Message Testing: Are You Getting Your Message Across?

Have you ever visited a horrible website and wondered about its purpose? Have you ever been turned off by a website’s color, music, or design? Chances are the company didn’t employ message testing. Message testing for online media allows companies to understand who is reading their content and how people are reacting to it. Indeed, this tool is critical to creating a successful media campaign and strong identity online. Further, how a company markets itself online is extremely important, especially for attracting new customers, and keeping current ones, so message testing is something that all companies should consider.

Survey research can help companies understand precisely how its message is being received by users. It involves deciding on a range of different ideas for how to market a company and helps them to dwindle it down to one that best gets the message across.

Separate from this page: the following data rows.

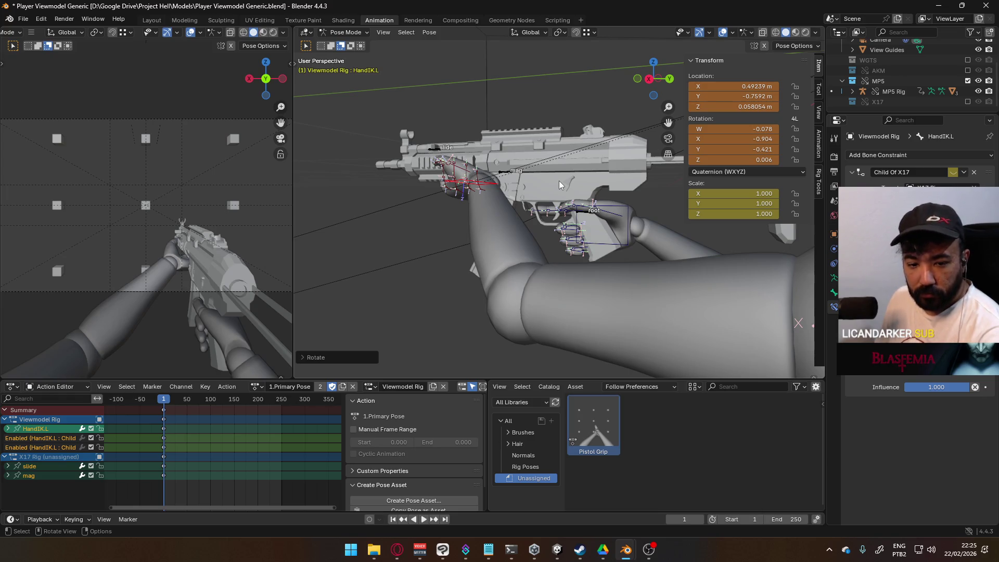
mouse_move(559, 180)
middle_down()
mouse_move(569, 192)
mouse_move(625, 173)
mouse_move(663, 197)
mouse_move(703, 176)
mouse_move(545, 171)
mouse_move(624, 212)
mouse_move(536, 205)
middle_up()
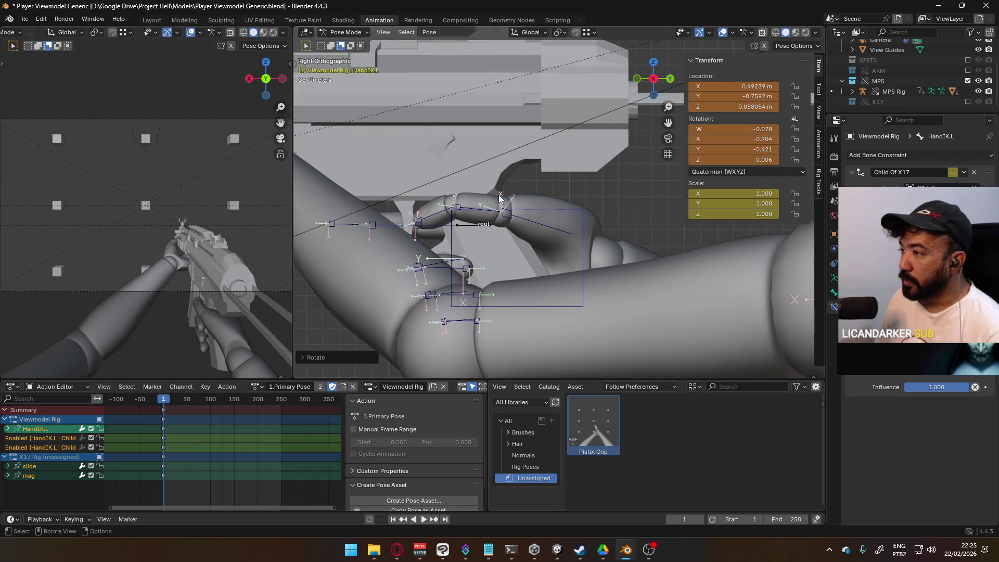
mouse_move(500, 198)
middle_down()
mouse_move(638, 167)
mouse_move(735, 179)
mouse_move(708, 195)
mouse_move(595, 208)
middle_up()
Save Player Viewmodel Generic.blend and switch to the Weapon Library file.
key(ctrl+s)
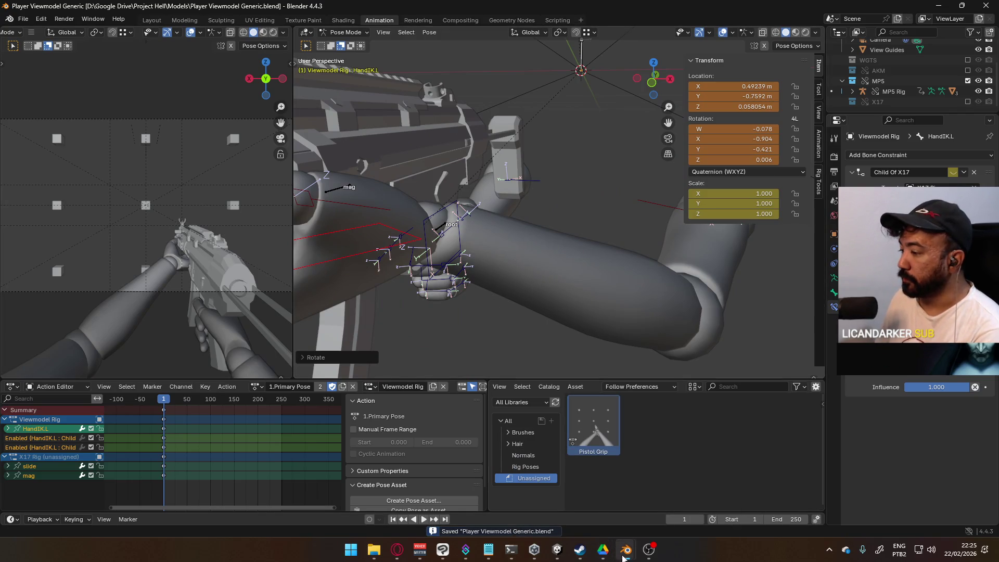
mouse_move(624, 558)
click(682, 491)
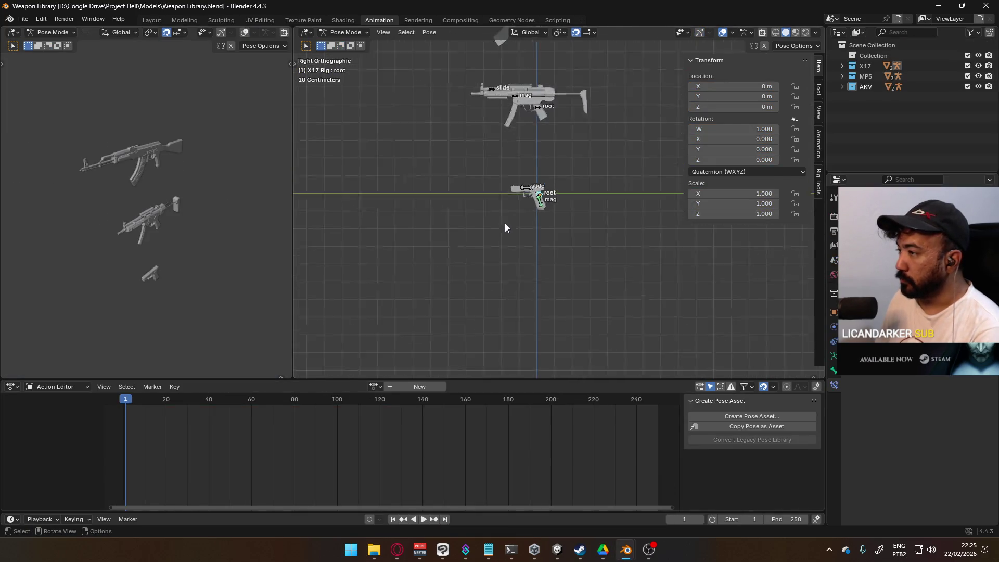
In Weapon Library, make the MP5 Rig active and put it into Edit Mode.
scroll(505, 228, down, 1)
click(345, 32)
click(344, 42)
click(539, 123)
shift+middle_drag(539, 124, 491, 245)
click(347, 32)
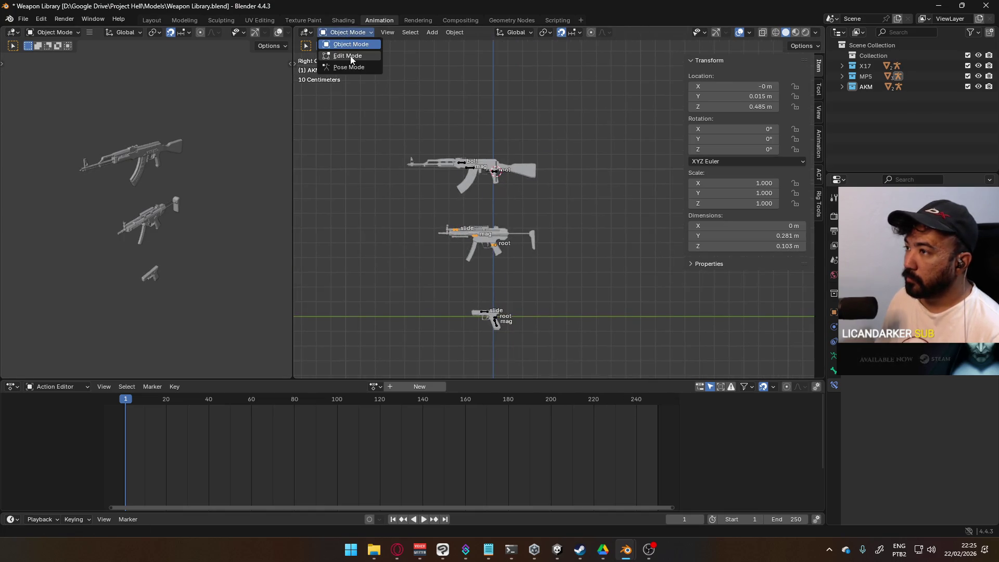
click(351, 55)
scroll(487, 246, up, 8)
scroll(557, 237, up, 2)
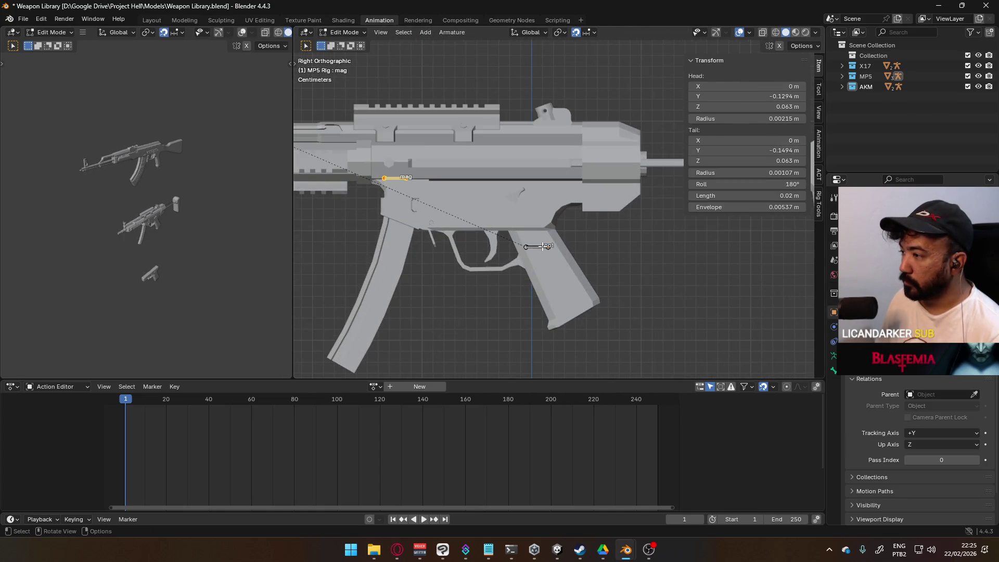
Move the MP5 rig's root bone up along Z.
click(541, 246)
scroll(544, 249, up, 3)
key(g)
alt+scroll(572, 265, up, 5)
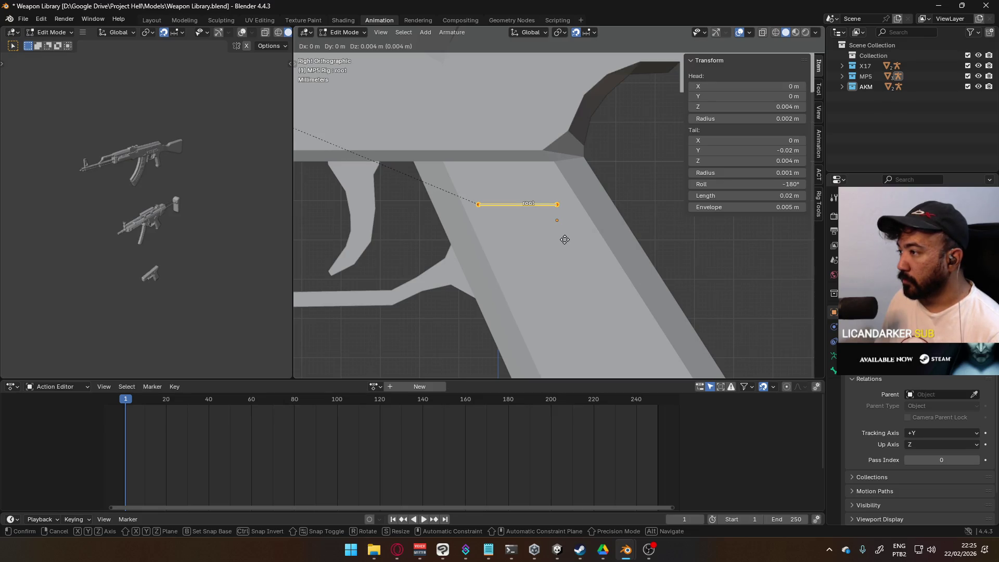
click(564, 239)
Snap the 3D cursor to the root bone and set the MP5 Body origin to the 3D cursor.
key(q)
key(Escape)
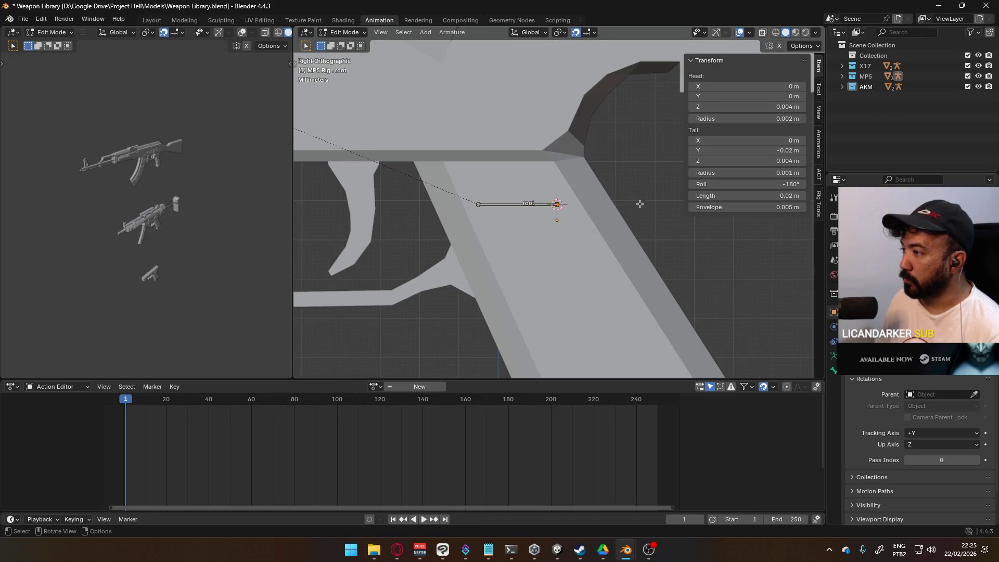
key(Tab)
key(q)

Message testing can be conducted several ways, however, there are a few key goals. The first aim of message testing is to ensure that the message is sticking with users. Is it memorable? Next, message testing should help companies understand if it stands out among competitors. If the company doesn’t stand out, it then knows where it needs to improve. The third goal of message testing is to help companies decide on a message that is an accurate reflection of its vision. The message should be all encompassing and broad enough target all potential audiences. Lastly, message testing should help companies develop a message that makes customers react positively—whether it’s a call to action or a conversion of some sort (buying a product or service).

While I haven’t had the opportunity to carry out message testing research on a grand scale, I can agree that it has the potential to help companies create campaigns or an online identity that will help them accomplish their goals. I think that one company that consistently has the same strong message each time I visit its website is Apple. The message is consistent, clear, and attractive and I always leave the website wishing I could upgrade to the latest iPhone or iPad (I’d say the message is a success!).

Questions to readers:

-What website has a strong message? 

-Have you carried out message testing? If so, how did it help improve your message?

-When is message testing most appropriate?

Understanding Eye Tracking

Eye tracking is the process of measuring a person’s point of gaze or where they are looking. This is made possible through an eye tracking tool that monitors and measures eye positioning and movement. It’s not a phenomenon; in fact it’s been around since the 1800s but it’s just as important today as it was centuries ago. Today, researchers and marketing executives should be employing eye tracking mechanisms to better understand whether their websites, marketing campaigns, and layouts are working and engaging users as they were intended.

Our class readings included findings of an eye tracking study of newspapers conducted by Poynter that I think are still relevant to marketers today. Some of the findings were that photos attracted attention, eyes followed common patterns of navigation, color appealed to readers, and images more viewed more often than text. Sure, these are not ground breaking findings but they still hold true today, and for media beyond newspapers.

Indeed, there is more to track today than just newspaper layouts. For instance, within an average webpage there are a number of elements that can attract a viewers’ attention. Marketers would be wise to find out where viewers’ eyes land first: Is it the flashing text, buttons, navigation bar, or Google Ads?

This is just a primer on eye tracking and I will share more interesting thoughts on this topic during my presentation later this week.

For now, my questions to readers are:

-Have you used eye tracking for your websites or media?

-Would you think about employing eye tracking for your portfolio websites?